With the average cost of rearing a dairy heifer estimated at £1819 (Boulton et al, 2017) and a heifer only becoming a profitable animal midway through her second lactation (Hanks and Kossaibati, 2018), it is imperative that there is a strong focus on raising a resilient heifer from the moment she is born. Of the 3.3 million cattle on-farm deaths registered with the national British Cattle Movement Service between 2011 and 2018, 25% of these occurred within the first 3 months of life with dairy calves experiencing higher on-farm mortality rates during this time frame than non-dairy (beef) calves at 6.00 and 2.86% respectively (Hyde et al, 2020).

In the UK the most common cause of calf mortality in calves under 1 month old is cryptosporidiosis (Animal & Plant Health Agency (APHA), 2022), which can often be traced back to shedding of cryptosporidia oocysts in the calving pen environment (Garber et al, 1994).
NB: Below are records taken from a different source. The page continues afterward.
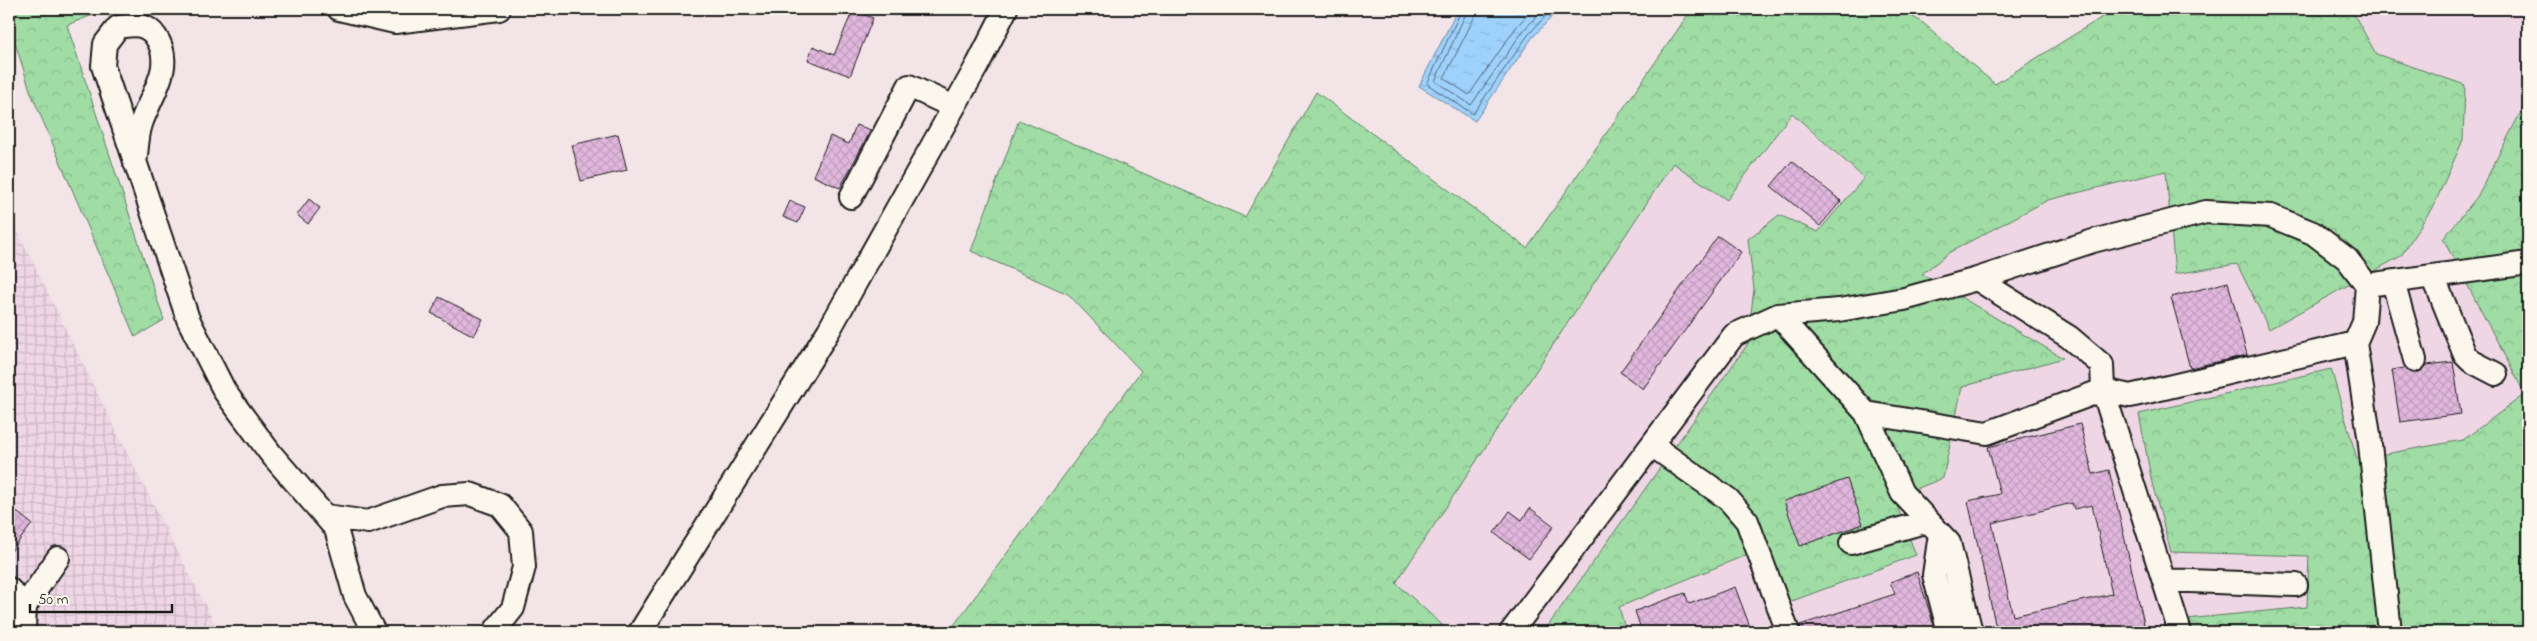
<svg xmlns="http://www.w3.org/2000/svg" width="2537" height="641" font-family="'Indie Flower',sans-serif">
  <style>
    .built { fill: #eed6e5 }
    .industrial { fill: url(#industrial-grid) }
    .forest { fill: url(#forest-crowns); stroke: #5e7c60 }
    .water { fill: url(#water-ripples); stroke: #6a89a2 }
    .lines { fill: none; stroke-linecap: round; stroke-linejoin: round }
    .shore { stroke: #506576; stroke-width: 1 }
    .building { fill: url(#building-cross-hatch); stroke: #1c1c1c; fill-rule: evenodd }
    .minor-casing { stroke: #1c1c1c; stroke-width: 26 }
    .minor { stroke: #fbf7ec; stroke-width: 22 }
  </style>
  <defs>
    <pattern id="industrial-grid" width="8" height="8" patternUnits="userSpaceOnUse" patternTransform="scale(1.25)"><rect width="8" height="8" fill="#eed6e5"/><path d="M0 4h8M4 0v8" fill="none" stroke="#ccb7c4"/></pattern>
    <pattern id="forest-crowns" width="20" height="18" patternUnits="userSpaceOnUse" patternTransform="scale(1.25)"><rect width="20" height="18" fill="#9fdda5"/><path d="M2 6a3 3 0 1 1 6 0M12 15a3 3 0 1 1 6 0" fill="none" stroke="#88bd8d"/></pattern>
    <pattern id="water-ripples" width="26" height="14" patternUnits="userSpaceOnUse" patternTransform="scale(1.25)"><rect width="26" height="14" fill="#9ed2fc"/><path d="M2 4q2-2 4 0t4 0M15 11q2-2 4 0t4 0" fill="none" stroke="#88b4d7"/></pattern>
    <pattern id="building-cross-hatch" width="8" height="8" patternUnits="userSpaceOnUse" patternTransform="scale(1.25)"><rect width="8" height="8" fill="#e1b7dd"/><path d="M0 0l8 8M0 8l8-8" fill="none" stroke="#c09dbd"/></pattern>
  </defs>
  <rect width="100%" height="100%" fill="#f3e4e8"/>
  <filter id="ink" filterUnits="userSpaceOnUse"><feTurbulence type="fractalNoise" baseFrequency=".02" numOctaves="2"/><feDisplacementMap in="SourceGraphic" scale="10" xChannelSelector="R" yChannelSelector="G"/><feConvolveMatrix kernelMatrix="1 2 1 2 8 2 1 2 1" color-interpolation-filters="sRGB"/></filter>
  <g filter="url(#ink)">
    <path class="built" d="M1692,9H1900L1923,23L1995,84L2115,9H2528V632H949L1142,371L1245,217L1316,92L1527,248Z"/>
    <path class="industrial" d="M9,214L124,447L219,632H9Z"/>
    <path class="forest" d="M9,9H108L67,25L164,320L135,337L31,93L9,24Z
      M1692,9H1900L1923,23L1995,84L2115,9H2351L2376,54L2465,85L2463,140L2435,203L2401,256L2269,329L2237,264L2175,274L2166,171L2048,200L1950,252L1922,274L2063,358L1962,387L1943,478L1894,498L1916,555L1776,607L1756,551L1619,607L1626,632H1546L1545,630L1747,345L1754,289L1748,239L1779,215L1818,232L1864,178L1792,113L1727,200L1673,163L1396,583L1450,632H949L1141,371L1068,294L971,251L1019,120L1245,217L1316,92L1527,248Z
      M2528,98V243L2519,246L2528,256V632H2186V619L2307,607L2309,556L2171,552L2152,483L2139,414L2331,369L2357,459L2463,440L2525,394L2443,239L2477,197Z"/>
    <path class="water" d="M1458,9H1559L1532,38L1475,121L1419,86Z"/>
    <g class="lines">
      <path class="shore" d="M1462,9L1427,84L1473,114L1528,35L1552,9
        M1468,9L1435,81L1471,105L1523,31L1543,9
        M1476,9L1474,18L1444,78L1469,95L1517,26L1533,9"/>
    </g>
    <path class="building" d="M853,10L873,18L850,76L808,60L813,46L834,55Z
      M856,125L871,130L840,188L813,176L830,136L849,144Z
      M618,134L627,170L581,181L572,145Z
      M1792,161L1841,201L1820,226L1771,186Z
      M309,199L320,208L308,224L297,215Z
      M790,201L805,207L798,223L783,217Z
      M1718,236L1741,252L1643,389L1620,372Z
      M2228,282L2247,355L2190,368L2171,297Z
      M439,297L483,319L474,336L431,313Z
      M2453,362L2461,414L2400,422L2392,370L2405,368L2411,373H2418L2427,365Z
      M2080,424L2093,474L2109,470L2145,628L2126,632H1997L1968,501L2000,494L1988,447ZM2072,503L2074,509L2092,505L2112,594L2013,616L1992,523Z
      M1847,479L1863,524L1800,546L1784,501Z
      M9,506L32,524L9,554Z
      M1530,508L1554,526L1529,559L1494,533L1510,511L1522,520Z
      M1917,572L1936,632H1909L1907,626L1887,632H1801L1800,625L1895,594L1890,582Z
      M1735,587L1752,632H1642L1635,611L1685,593L1689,604Z"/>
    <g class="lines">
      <defs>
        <path id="minor" d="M339,9L395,22L499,9
          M135,163C137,150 137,136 141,124C150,95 176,67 156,37C147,23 133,24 118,27L105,44L103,66L188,319L225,392L271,454L336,529L355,596L374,632
          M851,197L909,86L954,107
          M2433,276L2465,355L2471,361L2496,374
          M1977,279L2093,241L2206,212L2271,216L2313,233L2347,259L2367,285L2364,322L2355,343L2369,435L2390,632
          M2393,282L2415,360
          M2367,285L2528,263
          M2103,390L2130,396L2355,343
          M2103,390L2180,632
          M1866,413L1902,493L1949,543L1971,632
          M1653,446L1728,499L1747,521L1788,632
          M326,516L368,522L442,496L470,494L500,505L521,531L524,567L513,608L494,632
          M1940,534L1934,575L1949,632
          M1851,543L1928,521
          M2164,580L2296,585
          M9,589L25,606
          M24,629L25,606L58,558
          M640,632L829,330L978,64L1006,9
          M1511,632L1734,335L1778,315L1839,310L1904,299L1977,279L2069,337L2102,365L2103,390L1987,433L1866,413L1778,315"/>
      </defs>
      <use href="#minor" class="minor-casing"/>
      <use href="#minor" class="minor"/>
    </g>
  </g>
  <rect width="2537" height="641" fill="none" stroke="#fbf7ec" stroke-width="30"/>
  <rect x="15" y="15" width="2507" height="611" fill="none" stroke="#1c1c1c" stroke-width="2" filter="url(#ink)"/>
  <path d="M30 604v8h142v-8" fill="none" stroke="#1c1c1c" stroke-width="2.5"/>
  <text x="38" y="604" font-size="15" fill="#1c1c1c" stroke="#fbf7ec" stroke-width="4" paint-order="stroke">50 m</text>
</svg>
The link between calving pen hygiene and diarrhoea and the need for this crucial stage to be closely monitored and managed in order to successfully rear a dairy heifer has been covered by Mee (2008). Good calving pen hygiene is an essential target for minimising perinatal transfer of other enteric diseases such as Johne's disease (Radia et al, 2013) and respiratory disease pathogens like Mycoplasma bovis (Maunsell et al, 2011). Klein-Jöbstl et al (2014) describe a significant negative relationship in the likelihood of calves getting diarrhoea and the frequency of cleaning the calving pen from a study of 100 Austrian dairy units.